Saya bingung mau bagaimana. Saya tipe orang yang tidak suka banyak bertanya walau "tidak tahu." Saya lebih suka menyelesaikan masalah sendiri sehingga saya mulai buka google dan you tube mencari informasi tentang tempat dan cara mengisi oli transmisi. Tetapi tidak ketemu. Disini saya mulai cemas dan ragu-ragu.
Dia juga (teman saya) belum pernah sehingga kami sama-sama mencari tahu tempat pengisian oli transmisi tersebut. Akhirnya, kami menemukan tempat pengisian oli transmisi. Dan dia pun pergi, kembali ke job untuk lanjut bekerja.
"Kalau salah abis saya!" rasa cemas terus menghantui pikiranku saat mengisi oli transmisi.
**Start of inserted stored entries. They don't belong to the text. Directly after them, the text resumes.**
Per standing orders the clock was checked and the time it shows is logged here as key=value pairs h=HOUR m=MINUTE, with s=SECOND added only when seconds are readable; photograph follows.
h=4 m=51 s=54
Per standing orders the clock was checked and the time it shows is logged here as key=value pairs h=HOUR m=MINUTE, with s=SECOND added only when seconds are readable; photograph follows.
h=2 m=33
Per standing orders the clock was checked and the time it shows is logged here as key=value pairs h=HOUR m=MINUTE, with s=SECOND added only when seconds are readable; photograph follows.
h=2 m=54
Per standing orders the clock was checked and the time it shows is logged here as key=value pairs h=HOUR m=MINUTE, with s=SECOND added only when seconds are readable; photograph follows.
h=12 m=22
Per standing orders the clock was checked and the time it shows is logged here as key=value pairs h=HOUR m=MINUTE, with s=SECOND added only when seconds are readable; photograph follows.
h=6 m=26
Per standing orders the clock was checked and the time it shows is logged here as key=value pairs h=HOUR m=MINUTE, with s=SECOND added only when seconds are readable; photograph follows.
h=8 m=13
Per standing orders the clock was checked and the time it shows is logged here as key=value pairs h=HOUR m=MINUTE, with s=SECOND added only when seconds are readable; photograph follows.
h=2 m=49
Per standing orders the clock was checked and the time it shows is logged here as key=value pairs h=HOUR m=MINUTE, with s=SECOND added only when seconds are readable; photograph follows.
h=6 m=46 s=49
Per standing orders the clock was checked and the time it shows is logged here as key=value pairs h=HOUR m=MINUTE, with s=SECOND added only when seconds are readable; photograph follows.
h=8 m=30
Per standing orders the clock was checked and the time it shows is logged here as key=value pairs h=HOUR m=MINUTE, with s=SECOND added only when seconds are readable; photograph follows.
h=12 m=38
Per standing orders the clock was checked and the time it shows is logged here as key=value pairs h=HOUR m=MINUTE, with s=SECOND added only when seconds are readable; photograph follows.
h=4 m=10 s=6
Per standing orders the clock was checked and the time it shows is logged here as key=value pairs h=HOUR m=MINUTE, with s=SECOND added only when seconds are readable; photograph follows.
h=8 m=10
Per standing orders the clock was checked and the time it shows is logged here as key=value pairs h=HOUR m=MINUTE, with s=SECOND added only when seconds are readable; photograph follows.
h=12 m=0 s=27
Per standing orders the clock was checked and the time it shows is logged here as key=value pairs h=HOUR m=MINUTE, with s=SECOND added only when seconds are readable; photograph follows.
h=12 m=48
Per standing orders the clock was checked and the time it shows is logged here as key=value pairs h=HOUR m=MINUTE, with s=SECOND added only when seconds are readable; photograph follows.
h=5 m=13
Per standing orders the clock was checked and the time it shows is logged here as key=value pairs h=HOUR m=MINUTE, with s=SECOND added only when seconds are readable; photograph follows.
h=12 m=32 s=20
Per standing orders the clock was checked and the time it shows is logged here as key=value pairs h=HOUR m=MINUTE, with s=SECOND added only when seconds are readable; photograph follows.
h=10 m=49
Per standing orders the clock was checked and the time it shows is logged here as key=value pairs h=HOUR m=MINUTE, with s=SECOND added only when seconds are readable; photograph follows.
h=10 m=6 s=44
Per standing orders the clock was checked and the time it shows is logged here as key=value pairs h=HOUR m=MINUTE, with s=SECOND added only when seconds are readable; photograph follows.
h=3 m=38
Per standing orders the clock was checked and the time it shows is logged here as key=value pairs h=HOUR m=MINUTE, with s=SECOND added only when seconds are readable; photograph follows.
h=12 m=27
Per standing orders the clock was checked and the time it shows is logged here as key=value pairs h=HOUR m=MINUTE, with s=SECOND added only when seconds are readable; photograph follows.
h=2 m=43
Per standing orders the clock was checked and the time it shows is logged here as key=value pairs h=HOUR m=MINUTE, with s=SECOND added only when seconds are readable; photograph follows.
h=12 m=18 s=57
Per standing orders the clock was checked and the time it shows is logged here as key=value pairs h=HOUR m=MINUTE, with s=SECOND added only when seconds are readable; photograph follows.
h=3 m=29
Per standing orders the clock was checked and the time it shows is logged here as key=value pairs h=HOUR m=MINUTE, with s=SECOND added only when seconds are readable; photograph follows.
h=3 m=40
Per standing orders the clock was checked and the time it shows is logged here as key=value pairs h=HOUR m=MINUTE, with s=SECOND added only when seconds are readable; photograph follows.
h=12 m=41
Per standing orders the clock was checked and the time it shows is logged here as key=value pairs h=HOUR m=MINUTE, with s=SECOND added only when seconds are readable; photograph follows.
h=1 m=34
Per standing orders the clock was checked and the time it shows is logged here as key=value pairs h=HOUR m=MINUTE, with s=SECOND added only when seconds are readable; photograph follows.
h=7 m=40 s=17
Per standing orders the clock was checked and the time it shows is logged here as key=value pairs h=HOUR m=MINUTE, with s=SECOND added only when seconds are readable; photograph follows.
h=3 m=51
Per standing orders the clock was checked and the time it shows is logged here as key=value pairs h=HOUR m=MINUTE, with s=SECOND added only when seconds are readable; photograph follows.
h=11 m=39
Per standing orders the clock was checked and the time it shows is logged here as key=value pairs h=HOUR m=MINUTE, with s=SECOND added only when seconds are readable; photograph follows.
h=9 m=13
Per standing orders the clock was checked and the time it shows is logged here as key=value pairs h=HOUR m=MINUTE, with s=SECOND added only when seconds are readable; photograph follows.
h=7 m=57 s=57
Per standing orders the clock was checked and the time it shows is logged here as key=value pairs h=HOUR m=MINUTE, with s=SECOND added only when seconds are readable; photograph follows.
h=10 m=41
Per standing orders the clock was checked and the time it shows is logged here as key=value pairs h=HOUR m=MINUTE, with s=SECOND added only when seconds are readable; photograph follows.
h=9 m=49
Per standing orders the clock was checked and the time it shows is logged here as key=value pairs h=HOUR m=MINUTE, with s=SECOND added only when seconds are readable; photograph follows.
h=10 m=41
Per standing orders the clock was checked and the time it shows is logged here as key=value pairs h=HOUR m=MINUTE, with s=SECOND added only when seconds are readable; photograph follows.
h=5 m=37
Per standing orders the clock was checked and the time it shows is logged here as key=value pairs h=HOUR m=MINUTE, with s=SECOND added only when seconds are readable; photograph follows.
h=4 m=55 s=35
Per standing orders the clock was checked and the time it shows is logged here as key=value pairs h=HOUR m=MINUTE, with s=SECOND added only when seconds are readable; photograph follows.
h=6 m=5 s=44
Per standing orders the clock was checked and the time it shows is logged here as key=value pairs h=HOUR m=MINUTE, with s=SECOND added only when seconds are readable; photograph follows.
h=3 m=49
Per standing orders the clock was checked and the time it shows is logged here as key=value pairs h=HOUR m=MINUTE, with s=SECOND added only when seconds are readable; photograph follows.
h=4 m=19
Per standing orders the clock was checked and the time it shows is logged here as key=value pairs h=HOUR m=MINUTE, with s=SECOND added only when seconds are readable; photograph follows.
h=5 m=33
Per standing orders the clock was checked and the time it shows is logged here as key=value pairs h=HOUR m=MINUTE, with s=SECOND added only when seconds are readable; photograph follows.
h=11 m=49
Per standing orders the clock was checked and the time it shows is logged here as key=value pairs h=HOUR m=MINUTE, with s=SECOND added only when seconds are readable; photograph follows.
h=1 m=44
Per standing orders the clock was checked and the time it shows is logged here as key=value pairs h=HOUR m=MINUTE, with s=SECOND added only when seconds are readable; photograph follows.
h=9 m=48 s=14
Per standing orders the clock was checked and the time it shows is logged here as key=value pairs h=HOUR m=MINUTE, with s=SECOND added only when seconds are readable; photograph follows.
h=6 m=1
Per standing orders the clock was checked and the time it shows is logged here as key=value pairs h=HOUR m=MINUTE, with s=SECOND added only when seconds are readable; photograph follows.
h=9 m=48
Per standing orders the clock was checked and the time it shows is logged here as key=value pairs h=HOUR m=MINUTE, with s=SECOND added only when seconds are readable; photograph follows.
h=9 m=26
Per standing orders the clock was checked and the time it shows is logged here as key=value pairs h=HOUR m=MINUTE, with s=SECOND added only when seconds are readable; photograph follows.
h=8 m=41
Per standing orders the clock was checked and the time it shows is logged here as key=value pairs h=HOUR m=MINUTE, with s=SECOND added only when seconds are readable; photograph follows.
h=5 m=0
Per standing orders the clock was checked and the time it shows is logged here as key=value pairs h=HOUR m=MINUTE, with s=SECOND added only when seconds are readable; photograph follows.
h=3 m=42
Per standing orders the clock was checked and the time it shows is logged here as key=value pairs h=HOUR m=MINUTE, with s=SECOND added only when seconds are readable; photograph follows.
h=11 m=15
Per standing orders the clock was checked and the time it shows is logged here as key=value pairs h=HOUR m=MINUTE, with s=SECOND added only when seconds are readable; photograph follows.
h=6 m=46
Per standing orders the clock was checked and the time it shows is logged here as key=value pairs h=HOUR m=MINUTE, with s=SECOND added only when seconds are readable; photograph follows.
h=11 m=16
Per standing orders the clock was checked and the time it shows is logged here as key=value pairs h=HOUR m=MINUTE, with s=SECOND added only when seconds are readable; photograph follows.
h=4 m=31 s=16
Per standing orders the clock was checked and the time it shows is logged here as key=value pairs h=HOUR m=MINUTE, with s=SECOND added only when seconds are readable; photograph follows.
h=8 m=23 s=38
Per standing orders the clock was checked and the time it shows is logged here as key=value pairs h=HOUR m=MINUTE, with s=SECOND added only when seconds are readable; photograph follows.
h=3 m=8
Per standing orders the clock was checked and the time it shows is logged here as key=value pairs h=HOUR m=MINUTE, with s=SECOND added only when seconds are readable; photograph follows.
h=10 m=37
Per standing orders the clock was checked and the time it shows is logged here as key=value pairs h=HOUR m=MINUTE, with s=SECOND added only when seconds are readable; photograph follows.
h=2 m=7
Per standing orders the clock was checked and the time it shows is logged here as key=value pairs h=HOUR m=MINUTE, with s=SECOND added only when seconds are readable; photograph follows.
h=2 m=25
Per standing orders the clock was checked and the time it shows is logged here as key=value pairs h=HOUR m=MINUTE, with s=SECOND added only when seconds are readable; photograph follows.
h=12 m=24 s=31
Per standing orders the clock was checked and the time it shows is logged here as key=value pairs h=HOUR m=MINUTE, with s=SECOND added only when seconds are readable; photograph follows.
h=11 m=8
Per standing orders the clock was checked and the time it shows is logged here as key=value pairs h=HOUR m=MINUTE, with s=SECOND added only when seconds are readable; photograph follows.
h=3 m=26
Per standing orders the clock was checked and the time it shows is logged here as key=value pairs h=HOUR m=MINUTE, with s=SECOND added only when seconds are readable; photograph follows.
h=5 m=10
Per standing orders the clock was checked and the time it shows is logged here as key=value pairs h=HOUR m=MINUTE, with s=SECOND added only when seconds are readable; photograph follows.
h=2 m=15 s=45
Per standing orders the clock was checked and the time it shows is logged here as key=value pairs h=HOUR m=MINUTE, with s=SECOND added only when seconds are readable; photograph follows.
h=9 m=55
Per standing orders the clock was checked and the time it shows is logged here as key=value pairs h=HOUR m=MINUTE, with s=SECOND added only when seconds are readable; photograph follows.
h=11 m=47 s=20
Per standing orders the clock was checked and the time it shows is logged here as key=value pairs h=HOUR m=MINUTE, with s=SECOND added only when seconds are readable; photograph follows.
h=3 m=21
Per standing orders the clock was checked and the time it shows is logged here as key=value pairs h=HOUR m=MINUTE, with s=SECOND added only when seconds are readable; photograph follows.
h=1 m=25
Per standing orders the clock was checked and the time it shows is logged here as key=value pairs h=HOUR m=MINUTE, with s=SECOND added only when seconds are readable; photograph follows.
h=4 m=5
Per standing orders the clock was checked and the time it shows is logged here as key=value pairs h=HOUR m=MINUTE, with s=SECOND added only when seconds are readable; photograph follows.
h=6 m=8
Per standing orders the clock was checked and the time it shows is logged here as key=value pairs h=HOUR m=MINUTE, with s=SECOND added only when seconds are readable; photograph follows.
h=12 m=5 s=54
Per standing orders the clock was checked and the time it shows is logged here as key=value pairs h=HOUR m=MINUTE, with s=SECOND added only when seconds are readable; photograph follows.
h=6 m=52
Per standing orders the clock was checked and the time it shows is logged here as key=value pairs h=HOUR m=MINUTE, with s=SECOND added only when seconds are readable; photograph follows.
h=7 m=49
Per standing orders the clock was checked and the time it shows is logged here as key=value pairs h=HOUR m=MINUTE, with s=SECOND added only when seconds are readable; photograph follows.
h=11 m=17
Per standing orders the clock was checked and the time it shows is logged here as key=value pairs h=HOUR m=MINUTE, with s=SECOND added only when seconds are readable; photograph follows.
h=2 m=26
Satu jam kemudian, seorang Cina dari workshop datang. "Okelah!" teriaknya dari atas unit 'Dum Track (DT).' Saya pun lega karena tidak salah isi--sudah tepat tempat pengisian oli transmisinya.
Lalu apa yang bisa diambil dari cerita di atas?
Saya bukan egois atau sok tahu segala hal tetapi sebuah hal baru saya lebih dulu mencoba (percaya diri) dalam bertindak mengambil keputusan dan kalaupun salah saya mengambil hikmahnya dan bertanggung jawab atas kesalahan bila keputusan yang diambil salah. Juga dari situ saya bisa belajar dan menjadi pengalaman tersendiri bagi saya.
Memang, dari cerita tersebut saya dibantu oleh teman tetapi sebenarnya saya sudah ketahui lebih dulu namun masih "ragu" sebab segala sesuatu saya banyak mempertimbangkan sebelum mengambil keputusan--tidak tergesa-gesa.
Setiap keputusan harus teliti, memikirkan dan siap menerima resiko yang timbul bila langkah atau keputusan yang diambil tidak tepat.
Dari pengalaman itu, saya mendapatkan pengalaman baru yang sebelumnya tidak diduga dan diketahui dapat saya alami dan tahu sehingga kelak bila terjadi hal yang sama saya sudah bisa melakukannya sendiri.